Wisconsin courts apply a robust guilty-plea waiver rule: in general, a plea will block a defendant from appealing any issue litigated before the plea. There is one important statutory exception: Wis. Stat. § 971.31(10) entitles a defendant to appeal the denial of a motion to suppress evidence or a motion to exclude his or her own statements, guilty plea or no. But other matters that may have arisen–pre-trial evidentiary decisions, fights over discovery, etc.–are typically not reviewable unless the defendant insists on a trial.

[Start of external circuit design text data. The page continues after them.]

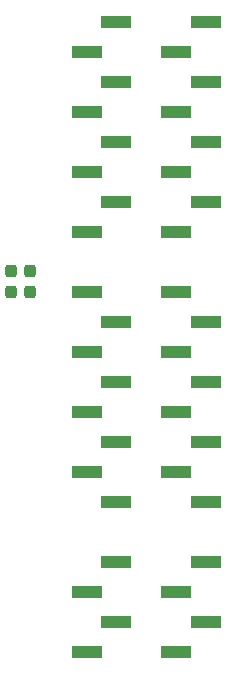
<source format=gbr>
G04 #@! TF.GenerationSoftware,KiCad,Pcbnew,9.0.7-9.0.7~ubuntu25.10.1*
G04 #@! TF.CreationDate,2026-01-14T17:34:39+09:00*
G04 #@! TF.ProjectId,bionic-z8001,62696f6e-6963-42d7-9a38-3030312e6b69,1*
G04 #@! TF.SameCoordinates,Original*
G04 #@! TF.FileFunction,Paste,Bot*
G04 #@! TF.FilePolarity,Positive*
%FSLAX46Y46*%
G04 Gerber Fmt 4.6, Leading zero omitted, Abs format (unit mm)*
G04 Created by KiCad (PCBNEW 9.0.7-9.0.7~ubuntu25.10.1) date 2026-01-14 17:34:39*
%MOMM*%
%LPD*%
G01*
G04 APERTURE LIST*
G04 Aperture macros list*
%AMRoundRect*
0 Rectangle with rounded corners*
0 $1 Rounding radius*
0 $2 $3 $4 $5 $6 $7 $8 $9 X,Y pos of 4 corners*
0 Add a 4 corners polygon primitive as box body*
4,1,4,$2,$3,$4,$5,$6,$7,$8,$9,$2,$3,0*
0 Add four circle primitives for the rounded corners*
1,1,$1+$1,$2,$3*
1,1,$1+$1,$4,$5*
1,1,$1+$1,$6,$7*
1,1,$1+$1,$8,$9*
0 Add four rect primitives between the rounded corners*
20,1,$1+$1,$2,$3,$4,$5,0*
20,1,$1+$1,$4,$5,$6,$7,0*
20,1,$1+$1,$6,$7,$8,$9,0*
20,1,$1+$1,$8,$9,$2,$3,0*%
G04 Aperture macros list end*
%ADD10RoundRect,0.237500X0.237500X-0.300000X0.237500X0.300000X-0.237500X0.300000X-0.237500X-0.300000X0*%
%ADD11R,2.510000X1.000000*%
G04 APERTURE END LIST*
D10*
X102244600Y-100454600D03*
X102244600Y-98729600D03*
X103819400Y-100453500D03*
X103819400Y-98728500D03*
D11*
X116240000Y-130960000D03*
X118729200Y-128420000D03*
X116240000Y-125880000D03*
X118729200Y-123340000D03*
X118729200Y-118260000D03*
X116240000Y-115720000D03*
X118729200Y-113180000D03*
X116240000Y-110640000D03*
X118729200Y-108100000D03*
X116240000Y-105560000D03*
X118729200Y-103020000D03*
X116240000Y-100480000D03*
X116240000Y-95400000D03*
X118729200Y-92860000D03*
X116240000Y-90320000D03*
X118729200Y-87780000D03*
X116240000Y-85240000D03*
X118729200Y-82700000D03*
X116240000Y-80160000D03*
X118729200Y-77620000D03*
X111155400Y-77620000D03*
X108666200Y-80160000D03*
X111155400Y-82700000D03*
X108666200Y-85240000D03*
X111155400Y-87780000D03*
X108666200Y-90320000D03*
X111155400Y-92860000D03*
X108666200Y-95400000D03*
X108666200Y-100480000D03*
X111155400Y-103020000D03*
X108666200Y-105560000D03*
X111155400Y-108100000D03*
X108666200Y-110640000D03*
X111155400Y-113180000D03*
X108666200Y-115720000D03*
X111155400Y-118260000D03*
X111155400Y-123340000D03*
X108666200Y-125880000D03*
X111155400Y-128420000D03*
X108666200Y-130960000D03*
M02*

</source>
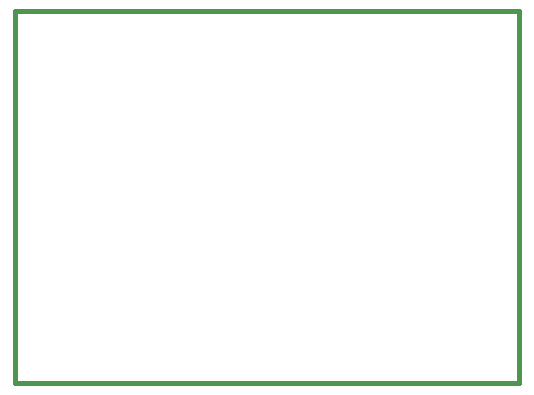
<source format=gbr>
G04 (created by PCBNEW (2013-02-09 BZR 3938)-testing) date Sun 10 Feb 2013 01:21:16 PM CET*
%MOIN*%
G04 Gerber Fmt 3.4, Leading zero omitted, Abs format*
%FSLAX34Y34*%
G01*
G70*
G90*
G04 APERTURE LIST*
%ADD10C,2.3622e-06*%
%ADD11C,0.015*%
G04 APERTURE END LIST*
G54D10*
G54D11*
X58500Y-29800D02*
X41700Y-29800D01*
X41700Y-17400D02*
X58500Y-17400D01*
X58500Y-29800D02*
X58500Y-17400D01*
X41700Y-17400D02*
X41700Y-29800D01*
M02*

</source>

That legislature created the suppression/exclusion exception to solve a problem: stringent application of a waiver rule forces trials nobody wants. The point of the rule is to “reduce the number of contested trials when the only contested issue was whether or not the denial of the motion to suppress was proper.” Racine Cty. v. Smith, 122 Wis. 2d 431, 435, 362 N.W.2d 439, 441 (Ct. App. 1984). So, in a typical OWI case where the defendant claims there was no reasonable suspicion for the stop–but has no trial defense–he need not insist on a trial in order to appeal the Fourth Amendment claim. Thus are both sides (and the court) spared the time and expense of a pointless trial with no disputed issues.

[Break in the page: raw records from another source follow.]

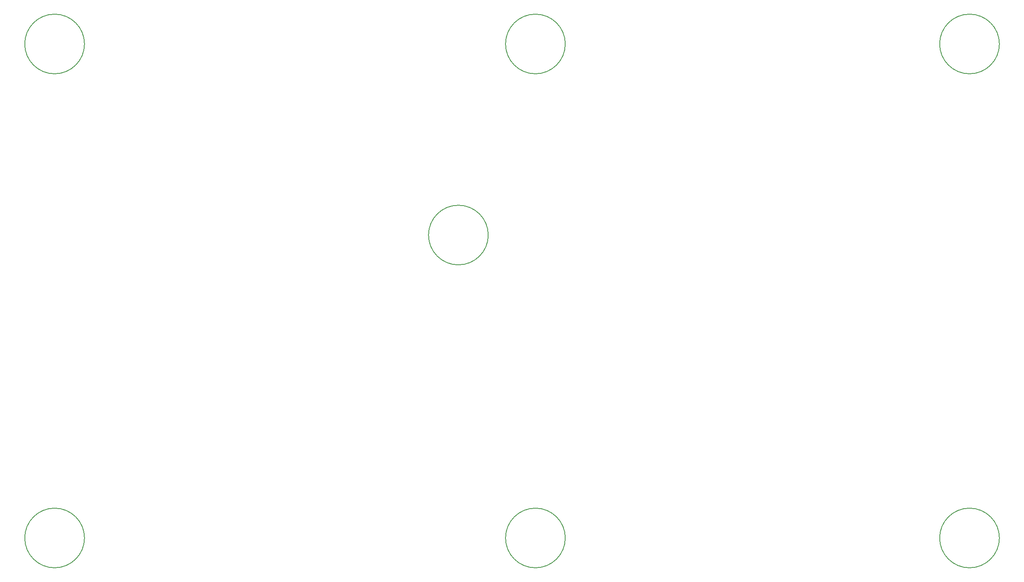
<source format=gbr>
%TF.GenerationSoftware,KiCad,Pcbnew,7.0.6*%
%TF.CreationDate,2024-02-01T15:41:42-05:00*%
%TF.ProjectId,Kolbebox_USB_Passthrough,4b6f6c62-6562-46f7-985f-5553425f5061,rev?*%
%TF.SameCoordinates,Original*%
%TF.FileFunction,Other,Comment*%
%FSLAX46Y46*%
G04 Gerber Fmt 4.6, Leading zero omitted, Abs format (unit mm)*
G04 Created by KiCad (PCBNEW 7.0.6) date 2024-02-01 15:41:42*
%MOMM*%
%LPD*%
G01*
G04 APERTURE LIST*
%ADD10C,0.150000*%
G04 APERTURE END LIST*
D10*
%TO.C,H1*%
X53400000Y-37000000D02*
G75*
G03*
X53400000Y-37000000I-6400000J0D01*
G01*
%TO.C,H4*%
X53400000Y-143000000D02*
G75*
G03*
X53400000Y-143000000I-6400000J0D01*
G01*
%TO.C,H6*%
X249400000Y-143000000D02*
G75*
G03*
X249400000Y-143000000I-6400000J0D01*
G01*
%TO.C,H3*%
X249400000Y-37000000D02*
G75*
G03*
X249400000Y-37000000I-6400000J0D01*
G01*
%TO.C,H2*%
X156400000Y-37000000D02*
G75*
G03*
X156400000Y-37000000I-6400000J0D01*
G01*
%TO.C,H7*%
X139900000Y-78000000D02*
G75*
G03*
X139900000Y-78000000I-6400000J0D01*
G01*
%TO.C,H5*%
X156400000Y-143000000D02*
G75*
G03*
X156400000Y-143000000I-6400000J0D01*
G01*
%TD*%
M02*

</source>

But, the statutory exception is limited to two types of claims, so there’s still a problem: sometimes a defendant wants review of an important–perhaps dispositive–pretrial ruling on some other type of motion, but has no other defense. In this circumstance, must the defendant and the state–who may agree on factual guilt–engage in the empty exercise of calling witnesses to prove propositions on which everyone agrees? Some clever lawyers (and trial courts) have found a workaround: a “stipulated trial” or similar proceeding, wherein the parties agree on a set of facts and ask the court to reach a verdict based on those facts. The idea is that the person has not pleaded guilty, and so is free to appeal the salient issues, without the charade of a full-blown trial.

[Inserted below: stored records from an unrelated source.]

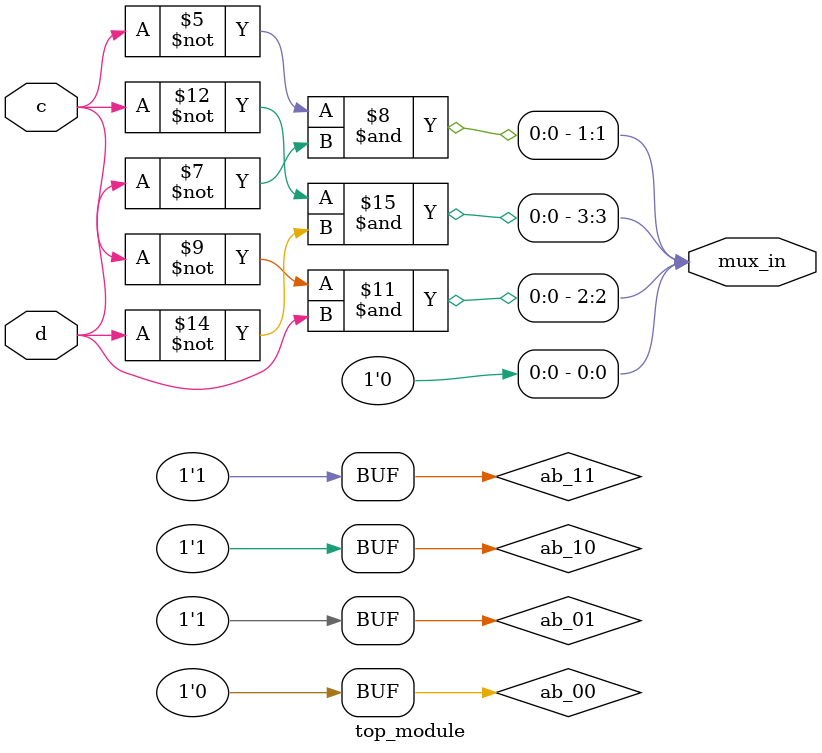
<source format=sv>
module top_module (
	input c,
	input d,
	output [3:0] mux_in
);

wire ab_00, ab_01, ab_11, ab_10;

assign ab_00 = 1'b0;
assign ab_01 = 1'b1;
assign ab_11 = 1'b1;
assign ab_10 = 1'b1;

assign mux_in[0] = ab_00 & (~c) & (~d);
assign mux_in[1] = ab_01 & (~c) & (~d);
assign mux_in[2] = ab_11 & (~c) & d;
assign mux_in[3] = ab_10 & (~c) & (~d);

endmodule

</source>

That’s what happened here. Beyer was charged with child-porn possession. He moved to suppress evidence claiming the search warrant for his home was invalid. Relatedly, he sought the opportunity to have an expert examine the state computer that had purportedly detected the pornography at his IP address (leading to the warrant). The court denied both motions and, to preserve the discovery issue for appeal, the parties presented presented stipulated facts to the court. The court obliged them and found Beyer guilty.

On appeal, the state claims that “oops, actually that was a guilty plea so that issue is waived.”

This is… bold. Generally, asking the trial court to take some action and then turning around and telling the court of appeals that action was error is rather frowned upon. “Judicial estoppel” is a term that comes to mind. “Sandbagging” is another. In fairness, the state isn’t trying to deprive Beyer of the issue; it says the case should go back for trial or for a valid (and thus claim-waiving) plea. But one can forgive Beyer for saying the state’s reversal “smacks of … bad faith and flagrant unfairness.” The court of appeals quotes him on that in a footnote, but doesn’t otherwise seem to mind. Any lawyer who doesn’t happen to represent the state would be wise not to expect similar treatment in similar circumstances.

Instead of applying judicial estoppel, the court of appeals asks the supreme court to decide whether the “stipulated trial” gambit can preserve issues for appeal. There’s a lot of law talk in the certification but the question really comes down to practicalities. The guilty-plea waiver rule is a court-made doctrine; there’s no reason it can’t accommodate the occasional exception for efficiency’s sake. The federal system (by rule) permits “conditional” guilty pleas, where the parties and court agree that the defendant may pursue an appeal of specific issues. That doesn’t (yet) fly in our state’s courts, State v. Riekkoff, 112 Wis. 2d 119, 332 N.W.2d 744 (1983). But why force prosecutors, defendants and courts into pro-forma, unwanted, unnecessary trials (especially now)? We’ll see whether SCOW wants to take up the question, and whether they have an answer.